Trump led the charge, telling his almost 23 million Twitter followers on Sunday morning: “Our country needs strong borders and extreme vetting, NOW. Look what is happening all over Europe and, indeed, the world — a horrible mess!”
The president was putting Americans first, White House spokesman Sean Spicer said on ABC’s “This Week” program. The 109 people held by immigration authorities on Saturday were simply “slowed down” in entering the US, he said, because “the safety of the American citizens, the safety of our country has got to be paramount.”
Two judges temporarily blocked the administration late Saturday from enforcing portions of his order to halt immigration and entry from countries that include Iraq, Yemen and Syria.
The move came at the end of a day when a number of students, refugees and dual citizens were stuck overseas or detained, and some businesses, including Google, warned employees from those countries not to risk leaving the US Spontaneous protests erupted at a number of airports around the nation.
Senate Majority Leader Mitch McConnell in his first public statement on the order, expressed opposition to “religious tests” for immigration restrictions.
“It’s hopefully going to be decided in the courts as to whether or not this has gone too far,” McConnell, a Kentucky Republican, said on the ABC program. “I don’t what to criticise them for improving vetting. I think we need to be careful. We don’t have religious tests in this country.”
Senator Rob Portman, an Ohio Republican, said tighter screening of those entering the US is needed but urged that “we just slow down” and make sure it’s properly targeted.

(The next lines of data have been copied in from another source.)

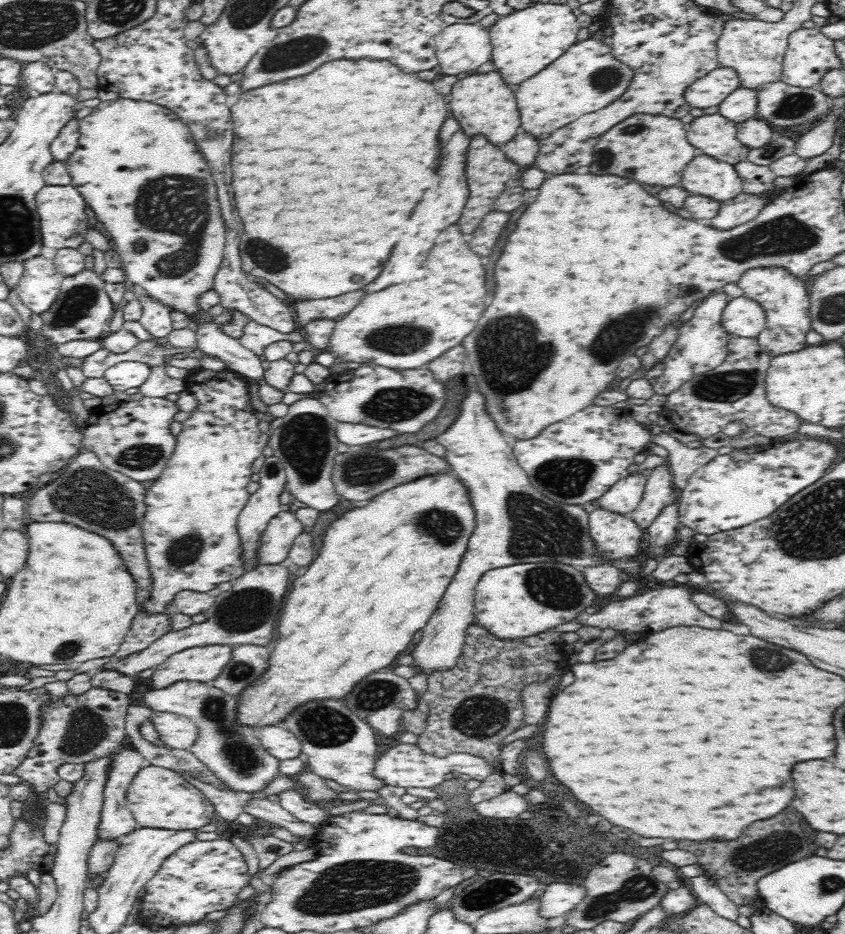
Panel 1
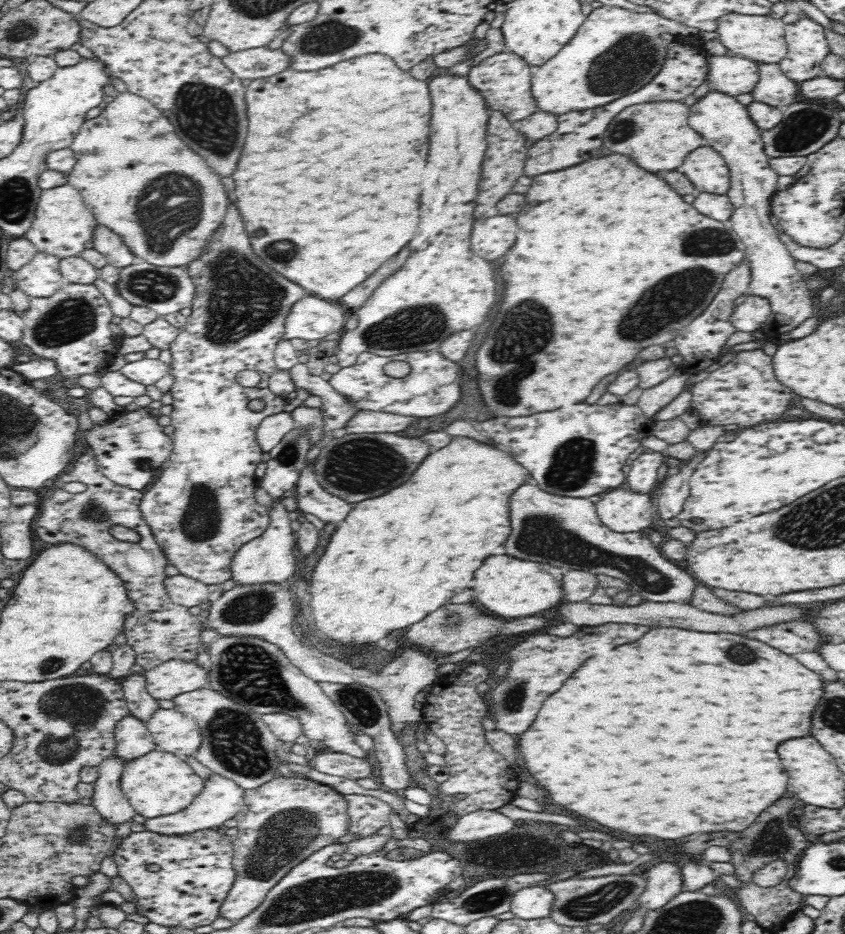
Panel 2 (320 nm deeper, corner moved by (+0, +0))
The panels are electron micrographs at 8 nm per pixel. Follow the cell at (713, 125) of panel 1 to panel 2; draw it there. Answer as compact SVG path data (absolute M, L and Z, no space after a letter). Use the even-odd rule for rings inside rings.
M710 90L708 94L698 98L696 102L689 106L689 125L698 131L707 141L708 145L718 151L725 159L728 166L728 178L730 178L730 188L727 190L730 202L734 210L729 221L732 230L741 238L745 244L746 259L751 266L751 281L749 282L749 294L767 298L771 304L771 316L774 319L775 326L779 329L776 334L784 334L796 326L800 326L806 318L810 318L812 312L812 300L810 300L810 291L802 279L802 274L796 269L794 263L796 259L790 255L790 251L778 237L778 229L774 227L770 218L771 200L774 194L778 192L778 174L770 165L770 157L766 154L764 141L761 139L761 129L755 125L750 116L747 106L738 102L735 96L724 94L717 90Z

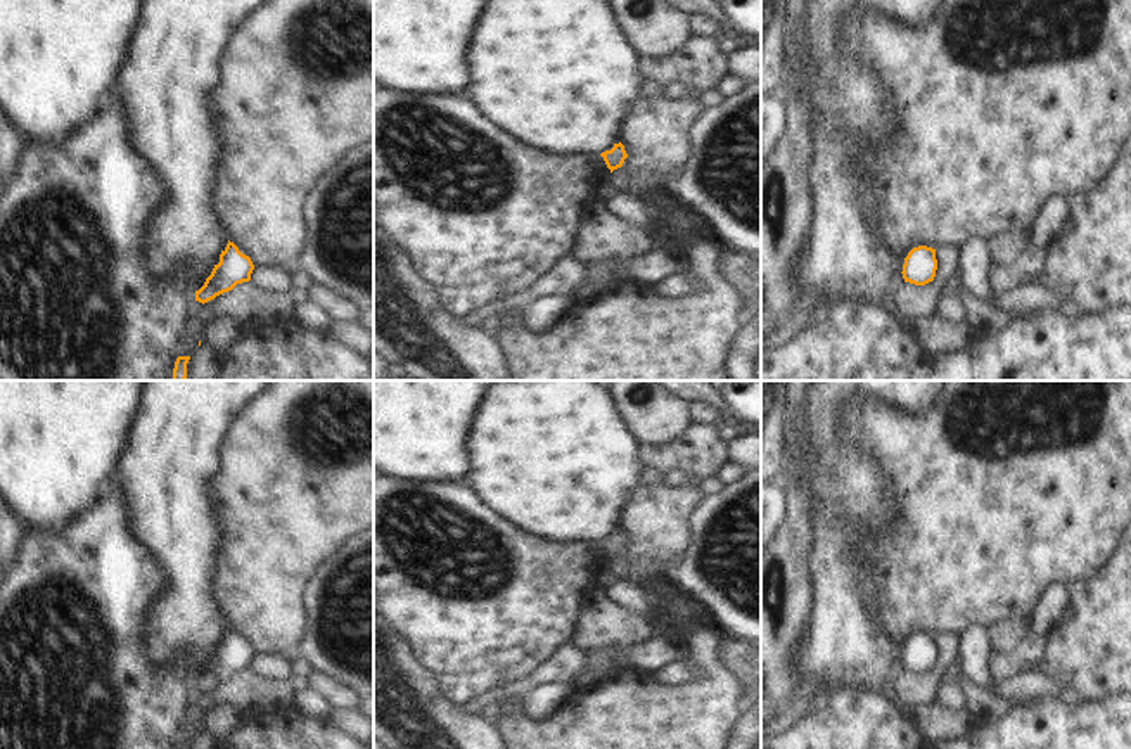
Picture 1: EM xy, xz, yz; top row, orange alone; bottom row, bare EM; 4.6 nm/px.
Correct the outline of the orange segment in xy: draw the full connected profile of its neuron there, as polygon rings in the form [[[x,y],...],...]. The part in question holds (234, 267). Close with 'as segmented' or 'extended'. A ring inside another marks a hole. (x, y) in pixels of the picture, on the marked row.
[[[228,240],[204,285],[195,291],[195,301],[208,303],[216,296],[232,291],[237,284],[249,282],[254,265],[249,256]]] | as segmented

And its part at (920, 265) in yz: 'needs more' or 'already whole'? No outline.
already whole

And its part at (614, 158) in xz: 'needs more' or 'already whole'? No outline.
already whole

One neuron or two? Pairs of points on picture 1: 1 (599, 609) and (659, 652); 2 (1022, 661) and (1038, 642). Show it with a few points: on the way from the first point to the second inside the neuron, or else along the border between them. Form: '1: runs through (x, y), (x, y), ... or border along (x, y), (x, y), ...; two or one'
1: border along (656, 633), (644, 640), (616, 642), (604, 647); two
2: runs through (1026, 656), (1033, 647); one

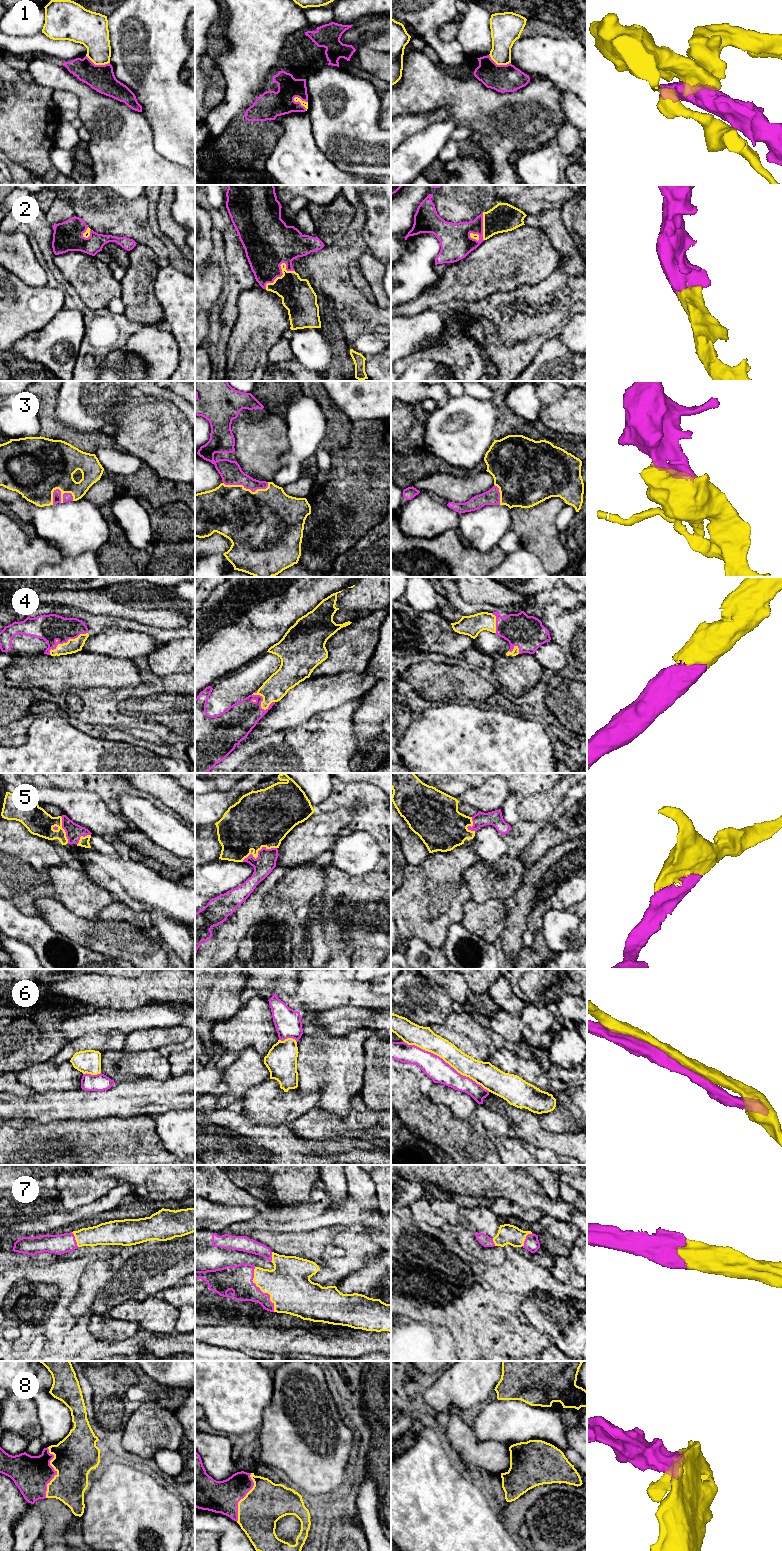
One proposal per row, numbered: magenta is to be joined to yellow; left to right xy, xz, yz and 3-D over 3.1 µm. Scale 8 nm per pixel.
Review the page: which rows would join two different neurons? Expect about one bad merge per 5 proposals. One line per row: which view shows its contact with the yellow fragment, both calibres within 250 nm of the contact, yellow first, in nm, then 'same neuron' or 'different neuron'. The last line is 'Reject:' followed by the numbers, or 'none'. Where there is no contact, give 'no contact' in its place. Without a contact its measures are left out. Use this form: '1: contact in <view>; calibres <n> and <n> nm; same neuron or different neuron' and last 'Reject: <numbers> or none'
1: contact in xz; calibres 50 and 220 nm; different neuron
2: contact in xz; calibres 280 and 380 nm; same neuron
3: contact in xy; calibres 400 and 60 nm; same neuron
4: contact in xy; calibres 110 and 220 nm; same neuron
5: contact in xz; calibres 440 and 160 nm; same neuron
6: contact in yz; calibres 170 and 180 nm; same neuron
7: contact in xz; calibres 360 and 220 nm; same neuron
8: contact in xy; calibres 340 and 300 nm; same neuron
Reject: 1

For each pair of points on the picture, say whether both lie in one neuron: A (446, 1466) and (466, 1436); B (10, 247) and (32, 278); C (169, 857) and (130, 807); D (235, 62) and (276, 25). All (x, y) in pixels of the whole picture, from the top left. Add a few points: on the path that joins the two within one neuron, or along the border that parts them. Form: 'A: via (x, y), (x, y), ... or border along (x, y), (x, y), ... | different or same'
A: border along (442, 1435), (445, 1446), (455, 1459) | different
B: via (16, 255), (29, 270) | same
C: border along (143, 832), (156, 844), (182, 858) | different
D: via (245, 55), (266, 34) | same

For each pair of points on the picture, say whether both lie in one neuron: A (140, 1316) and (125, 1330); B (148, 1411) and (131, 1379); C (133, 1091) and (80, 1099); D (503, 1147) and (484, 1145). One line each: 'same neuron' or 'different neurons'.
A: different neurons
B: different neurons
C: same neuron
D: different neurons

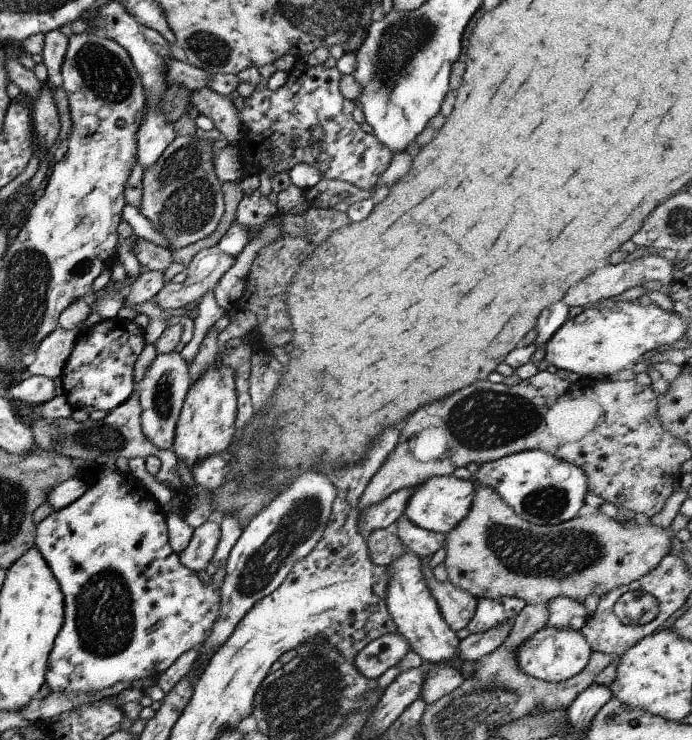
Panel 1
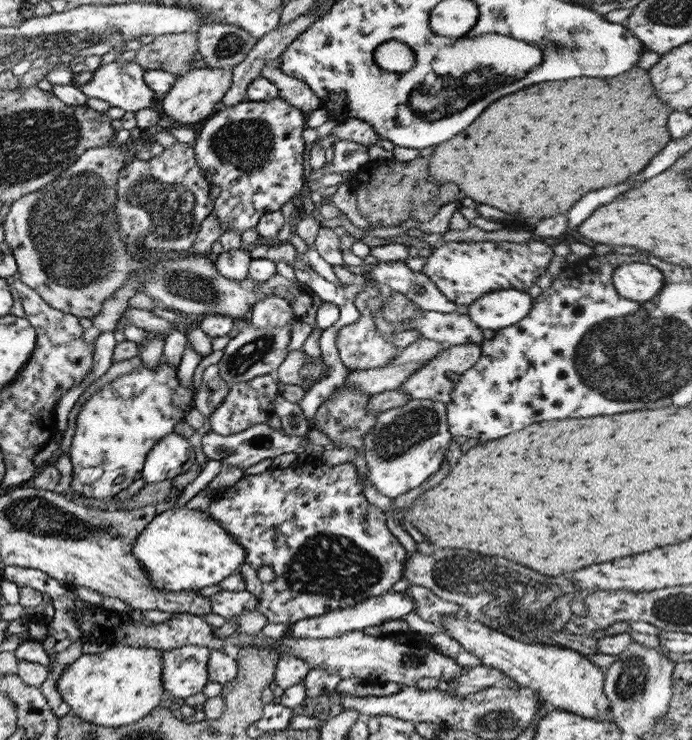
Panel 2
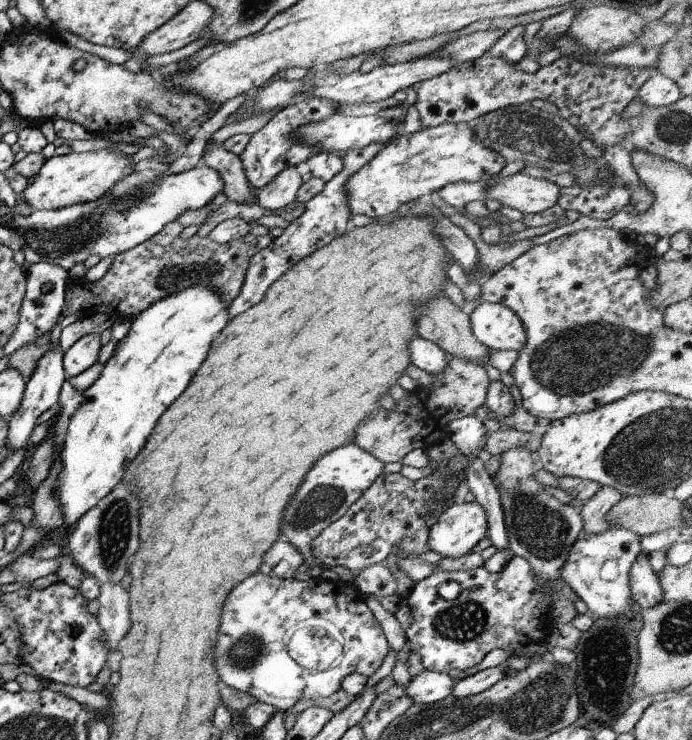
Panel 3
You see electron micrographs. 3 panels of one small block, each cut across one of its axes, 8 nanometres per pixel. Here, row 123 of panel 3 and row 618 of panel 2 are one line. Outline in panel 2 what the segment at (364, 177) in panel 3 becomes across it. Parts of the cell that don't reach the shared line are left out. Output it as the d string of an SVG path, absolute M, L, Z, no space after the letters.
M444 616L438 624L445 629L445 633L458 640L464 650L479 658L482 665L501 670L520 686L536 690L544 703L550 702L555 708L594 721L613 723L610 701L603 689L605 670L592 663L590 658L582 653L546 641L524 643L490 628L487 624L465 617Z

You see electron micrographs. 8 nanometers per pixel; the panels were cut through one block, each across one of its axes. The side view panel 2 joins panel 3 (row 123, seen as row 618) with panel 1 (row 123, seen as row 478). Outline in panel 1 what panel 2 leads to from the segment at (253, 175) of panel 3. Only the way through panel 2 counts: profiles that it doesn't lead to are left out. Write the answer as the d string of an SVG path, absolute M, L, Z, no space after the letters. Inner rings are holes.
M298 59L288 72L284 86L257 88L248 98L230 94L244 129L244 138L235 146L244 162L244 174L259 173L266 168L272 177L278 172L288 173L296 164L312 164L320 170L322 179L342 180L362 190L376 186L393 156L382 142L373 134L366 134L354 120L357 104L346 99L339 90L343 73L344 70L336 67L309 66ZM258 136L260 142L255 141Z

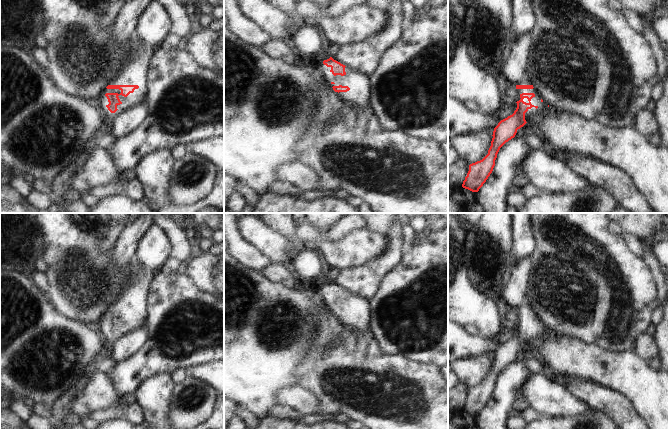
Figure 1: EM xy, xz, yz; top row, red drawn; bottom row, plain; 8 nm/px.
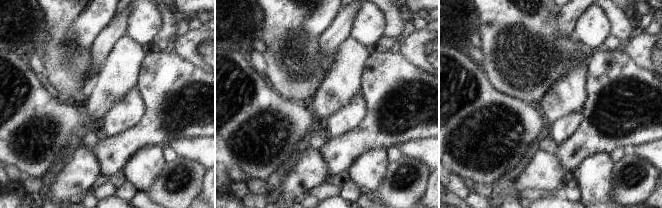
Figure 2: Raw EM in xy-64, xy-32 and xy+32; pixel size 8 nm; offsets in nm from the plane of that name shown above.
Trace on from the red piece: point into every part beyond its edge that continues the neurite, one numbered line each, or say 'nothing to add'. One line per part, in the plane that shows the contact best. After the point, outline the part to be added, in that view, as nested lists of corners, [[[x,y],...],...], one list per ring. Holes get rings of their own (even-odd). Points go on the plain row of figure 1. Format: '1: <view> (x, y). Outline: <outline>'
1: xy (134, 296). Outline: [[[135,261],[129,264],[130,278],[128,284],[121,291],[117,299],[111,304],[109,309],[138,309],[139,312],[135,313],[127,321],[122,320],[119,313],[105,313],[101,320],[97,323],[97,329],[100,334],[105,338],[108,345],[112,345],[117,339],[138,328],[139,324],[145,322],[147,315],[147,296],[149,294],[149,284],[154,277],[153,271],[145,268],[143,265]],[[106,317],[118,317],[119,323],[122,326],[117,329],[117,335],[111,337],[106,331],[109,326]]]

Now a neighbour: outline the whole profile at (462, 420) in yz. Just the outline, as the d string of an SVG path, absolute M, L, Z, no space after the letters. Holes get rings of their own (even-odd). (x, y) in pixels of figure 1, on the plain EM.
M460 412L451 417L450 422L457 429L477 428L477 416L472 416L465 412Z

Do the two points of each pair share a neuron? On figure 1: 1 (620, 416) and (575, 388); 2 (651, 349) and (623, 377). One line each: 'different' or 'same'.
1: same
2: different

“It is not a ban” on Muslims, Portman said on CNN’s “State of the Union.” “However, I think it was not properly vetted. So, you have an ‘extreme vetting’ proposal that didn’t get the vetting it should have had, and as the result, in the implementation, we’ve seen some problems.”
Senator Orrin Hatch, a Utah Republican, said in a statement Saturday that “as a lifelong member of the Church of Jesus Christ of Latter-day Saints, I am acutely aware that many of my own ancestors — as well as the ancestors of many other Latter-day Saints — were themselves refugees, religious minorities violently driven from their homes.”
The Department of Homeland Security said it will continue to enforce all of Trump’s orders “in a manner that ensures the safety and security of the American people.” At the same time, the agency said in a statement Sunday that it will comply with judicial orders.
At an Oval Office ceremony on Saturday to sign three other executive actions, Trump said the move to suspend refugee resettlements into the US was “not a Muslim ban” and was “working out very nicely” at airports around the country. “I think it’s going to be very successful,” he said.